How many lines in the two blocks below contain the word "What", matching case exactly? Reply with the number alone.
=== Records for the task ===
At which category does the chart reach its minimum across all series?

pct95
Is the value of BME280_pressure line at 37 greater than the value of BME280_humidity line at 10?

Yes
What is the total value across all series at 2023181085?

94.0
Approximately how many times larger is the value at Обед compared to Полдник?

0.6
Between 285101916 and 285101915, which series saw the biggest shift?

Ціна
===
=== Records for the task ===
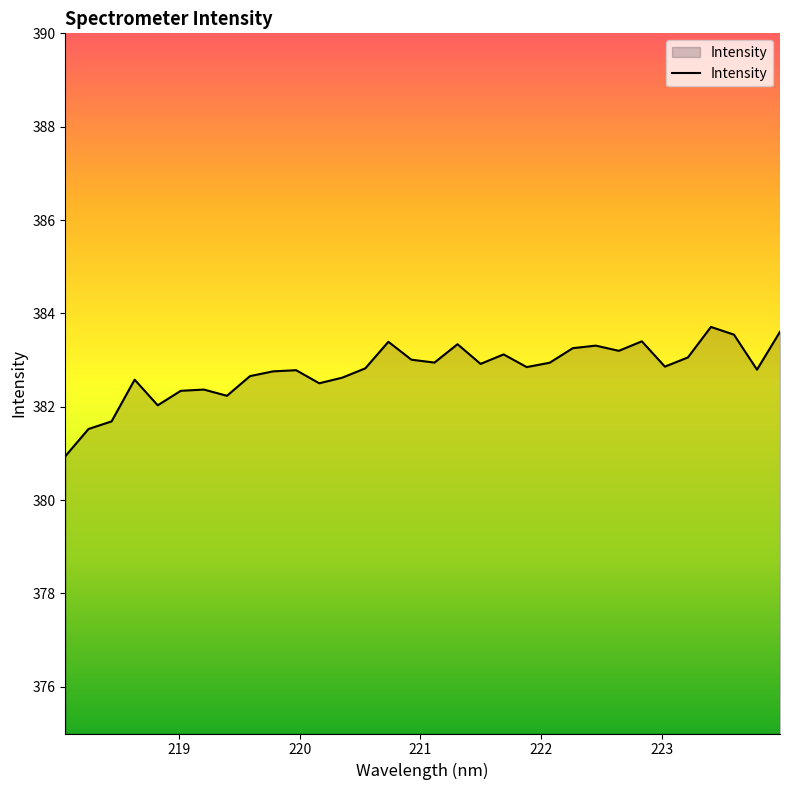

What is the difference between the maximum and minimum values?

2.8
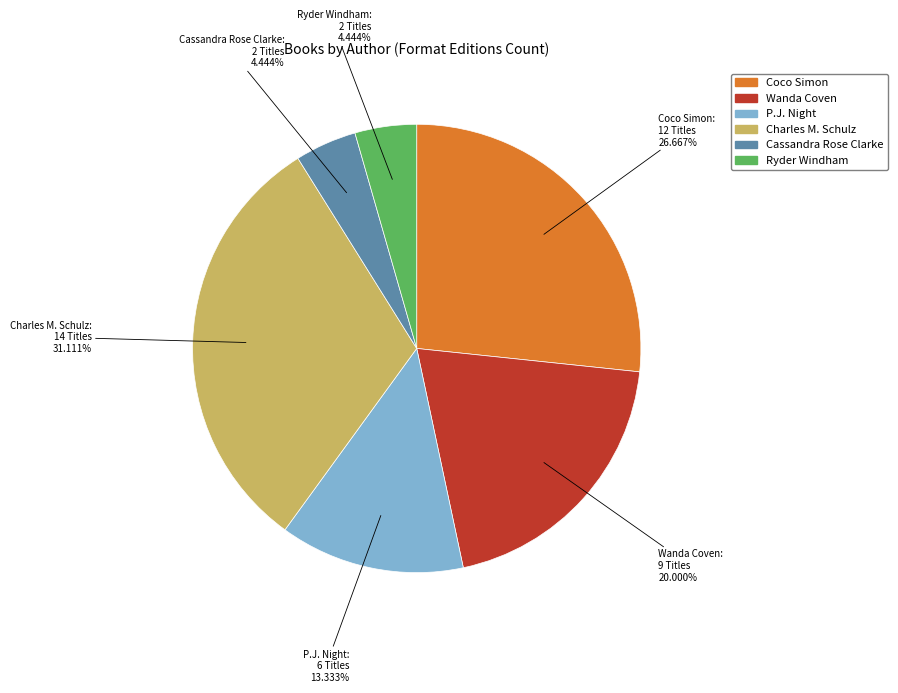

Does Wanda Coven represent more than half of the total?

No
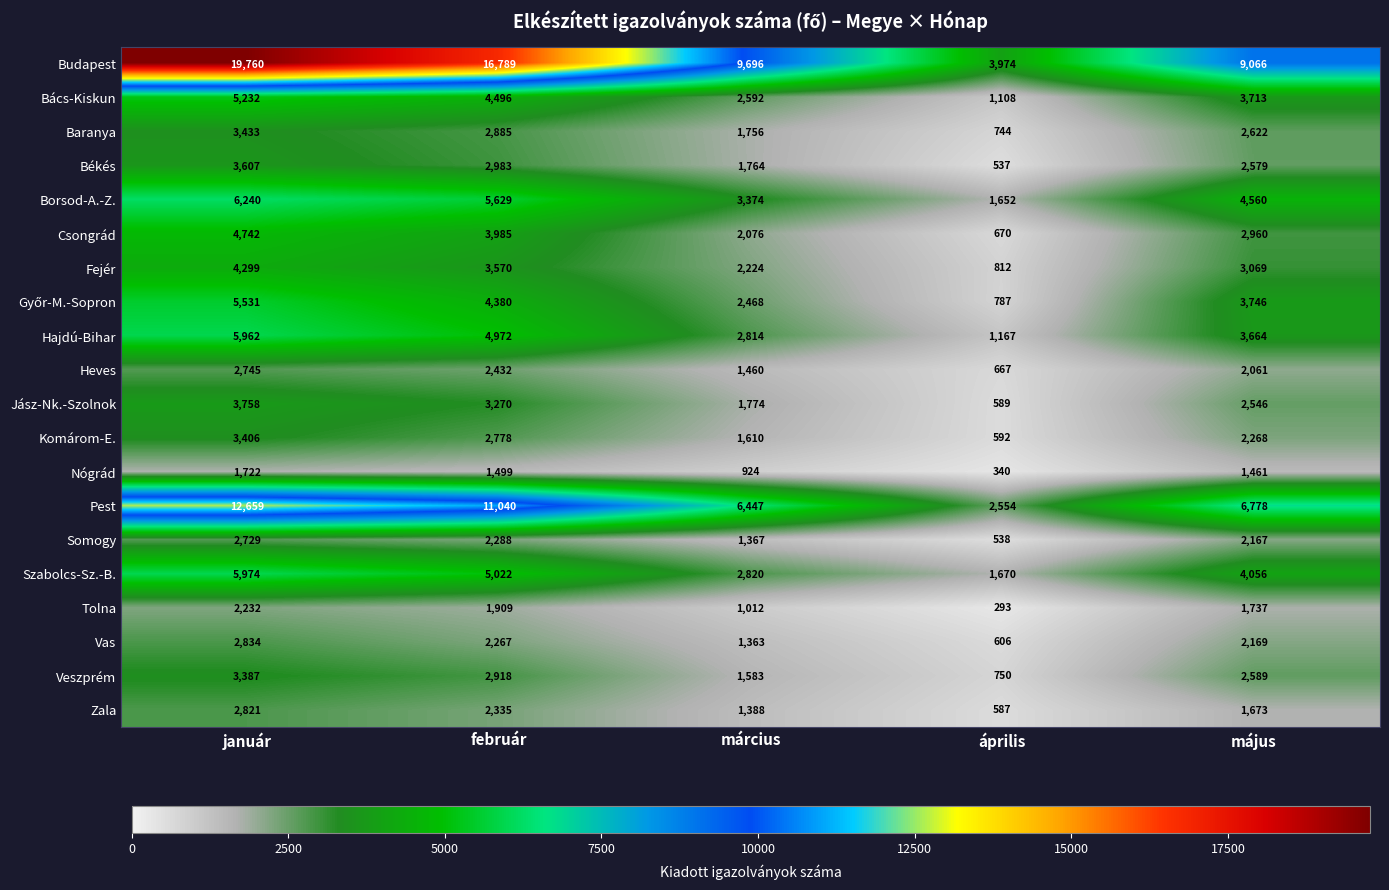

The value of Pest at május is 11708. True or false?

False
===
● Exercise output: 2